Requirement
Please reproduce every one of the following items line for line, without changing anything.

'''

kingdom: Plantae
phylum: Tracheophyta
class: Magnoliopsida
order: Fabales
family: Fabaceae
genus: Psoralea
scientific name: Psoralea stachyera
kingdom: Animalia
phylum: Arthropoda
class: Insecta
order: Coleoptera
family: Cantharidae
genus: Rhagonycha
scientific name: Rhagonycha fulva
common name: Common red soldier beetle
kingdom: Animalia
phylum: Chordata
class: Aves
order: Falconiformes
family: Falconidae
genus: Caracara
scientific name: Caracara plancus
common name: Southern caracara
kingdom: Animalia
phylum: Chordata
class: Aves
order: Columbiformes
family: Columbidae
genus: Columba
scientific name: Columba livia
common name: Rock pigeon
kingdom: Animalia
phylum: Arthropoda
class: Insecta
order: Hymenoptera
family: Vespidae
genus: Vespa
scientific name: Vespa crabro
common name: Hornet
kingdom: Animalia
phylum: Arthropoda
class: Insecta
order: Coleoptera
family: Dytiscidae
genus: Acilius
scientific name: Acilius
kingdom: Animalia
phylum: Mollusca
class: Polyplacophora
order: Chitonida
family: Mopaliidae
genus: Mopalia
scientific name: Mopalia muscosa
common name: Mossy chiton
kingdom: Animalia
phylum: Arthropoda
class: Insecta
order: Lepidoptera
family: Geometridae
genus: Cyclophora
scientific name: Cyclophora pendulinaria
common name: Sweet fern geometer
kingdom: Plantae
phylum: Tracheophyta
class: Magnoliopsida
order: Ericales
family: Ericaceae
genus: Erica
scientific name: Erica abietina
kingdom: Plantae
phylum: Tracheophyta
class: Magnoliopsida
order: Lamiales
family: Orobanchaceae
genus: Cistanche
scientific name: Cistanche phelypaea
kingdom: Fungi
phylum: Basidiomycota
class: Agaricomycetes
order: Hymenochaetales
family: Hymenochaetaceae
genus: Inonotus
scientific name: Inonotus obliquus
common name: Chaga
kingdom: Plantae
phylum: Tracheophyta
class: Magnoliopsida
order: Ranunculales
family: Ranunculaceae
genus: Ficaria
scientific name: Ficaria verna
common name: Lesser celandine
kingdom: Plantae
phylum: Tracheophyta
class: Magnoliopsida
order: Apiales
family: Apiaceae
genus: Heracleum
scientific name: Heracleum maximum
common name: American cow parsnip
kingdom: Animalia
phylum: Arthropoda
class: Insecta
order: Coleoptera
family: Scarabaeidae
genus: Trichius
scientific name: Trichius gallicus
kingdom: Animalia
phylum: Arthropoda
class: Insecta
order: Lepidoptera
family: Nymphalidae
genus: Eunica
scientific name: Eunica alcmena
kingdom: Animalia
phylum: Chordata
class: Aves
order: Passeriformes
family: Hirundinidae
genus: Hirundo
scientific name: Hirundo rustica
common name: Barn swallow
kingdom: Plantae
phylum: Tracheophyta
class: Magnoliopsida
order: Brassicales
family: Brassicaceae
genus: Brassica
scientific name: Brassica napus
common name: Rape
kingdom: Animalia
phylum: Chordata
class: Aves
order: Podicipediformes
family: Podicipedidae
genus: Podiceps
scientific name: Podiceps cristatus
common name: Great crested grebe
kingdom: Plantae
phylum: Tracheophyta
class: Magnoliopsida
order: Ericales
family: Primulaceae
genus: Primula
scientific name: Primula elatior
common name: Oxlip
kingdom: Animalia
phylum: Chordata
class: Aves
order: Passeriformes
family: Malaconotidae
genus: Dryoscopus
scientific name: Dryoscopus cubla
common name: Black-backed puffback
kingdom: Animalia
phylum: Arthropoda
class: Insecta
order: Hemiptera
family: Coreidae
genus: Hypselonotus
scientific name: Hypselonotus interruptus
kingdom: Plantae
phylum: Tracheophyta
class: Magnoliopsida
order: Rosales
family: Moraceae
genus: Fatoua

'''

Response for this exercise
kingdom: Plantae
phylum: Tracheophyta
class: Magnoliopsida
order: Fabales
family: Fabaceae
genus: Psoralea
scientific name: Psoralea stachyera
kingdom: Animalia
phylum: Arthropoda
class: Insecta
order: Coleoptera
family: Cantharidae
genus: Rhagonycha
scientific name: Rhagonycha fulva
common name: Common red soldier beetle
kingdom: Animalia
phylum: Chordata
class: Aves
order: Falconiformes
family: Falconidae
genus: Caracara
scientific name: Caracara plancus
common name: Southern caracara
kingdom: Animalia
phylum: Chordata
class: Aves
order: Columbiformes
family: Columbidae
genus: Columba
scientific name: Columba livia
common name: Rock pigeon
kingdom: Animalia
phylum: Arthropoda
class: Insecta
order: Hymenoptera
family: Vespidae
genus: Vespa
scientific name: Vespa crabro
common name: Hornet
kingdom: Animalia
phylum: Arthropoda
class: Insecta
order: Coleoptera
family: Dytiscidae
genus: Acilius
scientific name: Acilius
kingdom: Animalia
phylum: Mollusca
class: Polyplacophora
order: Chitonida
family: Mopaliidae
genus: Mopalia
scientific name: Mopalia muscosa
common name: Mossy chiton
kingdom: Animalia
phylum: Arthropoda
class: Insecta
order: Lepidoptera
family: Geometridae
genus: Cyclophora
scientific name: Cyclophora pendulinaria
common name: Sweet fern geometer
kingdom: Plantae
phylum: Tracheophyta
class: Magnoliopsida
order: Ericales
family: Ericaceae
genus: Erica
scientific name: Erica abietina
kingdom: Plantae
phylum: Tracheophyta
class: Magnoliopsida
order: Lamiales
family: Orobanchaceae
genus: Cistanche
scientific name: Cistanche phelypaea
kingdom: Fungi
phylum: Basidiomycota
class: Agaricomycetes
order: Hymenochaetales
family: Hymenochaetaceae
genus: Inonotus
scientific name: Inonotus obliquus
common name: Chaga
kingdom: Plantae
phylum: Tracheophyta
class: Magnoliopsida
order: Ranunculales
family: Ranunculaceae
genus: Ficaria
scientific name: Ficaria verna
common name: Lesser celandine
kingdom: Plantae
phylum: Tracheophyta
class: Magnoliopsida
order: Apiales
family: Apiaceae
genus: Heracleum
scientific name: Heracleum maximum
common name: American cow parsnip
kingdom: Animalia
phylum: Arthropoda
class: Insecta
order: Coleoptera
family: Scarabaeidae
genus: Trichius
scientific name: Trichius gallicus
kingdom: Animalia
phylum: Arthropoda
class: Insecta
order: Lepidoptera
family: Nymphalidae
genus: Eunica
scientific name: Eunica alcmena
kingdom: Animalia
phylum: Chordata
class: Aves
order: Passeriformes
family: Hirundinidae
genus: Hirundo
scientific name: Hirundo rustica
common name: Barn swallow
kingdom: Plantae
phylum: Tracheophyta
class: Magnoliopsida
order: Brassicales
family: Brassicaceae
genus: Brassica
scientific name: Brassica napus
common name: Rape
kingdom: Animalia
phylum: Chordata
class: Aves
order: Podicipediformes
family: Podicipedidae
genus: Podiceps
scientific name: Podiceps cristatus
common name: Great crested grebe
kingdom: Plantae
phylum: Tracheophyta
class: Magnoliopsida
order: Ericales
family: Primulaceae
genus: Primula
scientific name: Primula elatior
common name: Oxlip
kingdom: Animalia
phylum: Chordata
class: Aves
order: Passeriformes
family: Malaconotidae
genus: Dryoscopus
scientific name: Dryoscopus cubla
common name: Black-backed puffback
kingdom: Animalia
phylum: Arthropoda
class: Insecta
order: Hemiptera
family: Coreidae
genus: Hypselonotus
scientific name: Hypselonotus interruptus
kingdom: Plantae
phylum: Tracheophyta
class: Magnoliopsida
order: Rosales
family: Moraceae
genus: Fatoua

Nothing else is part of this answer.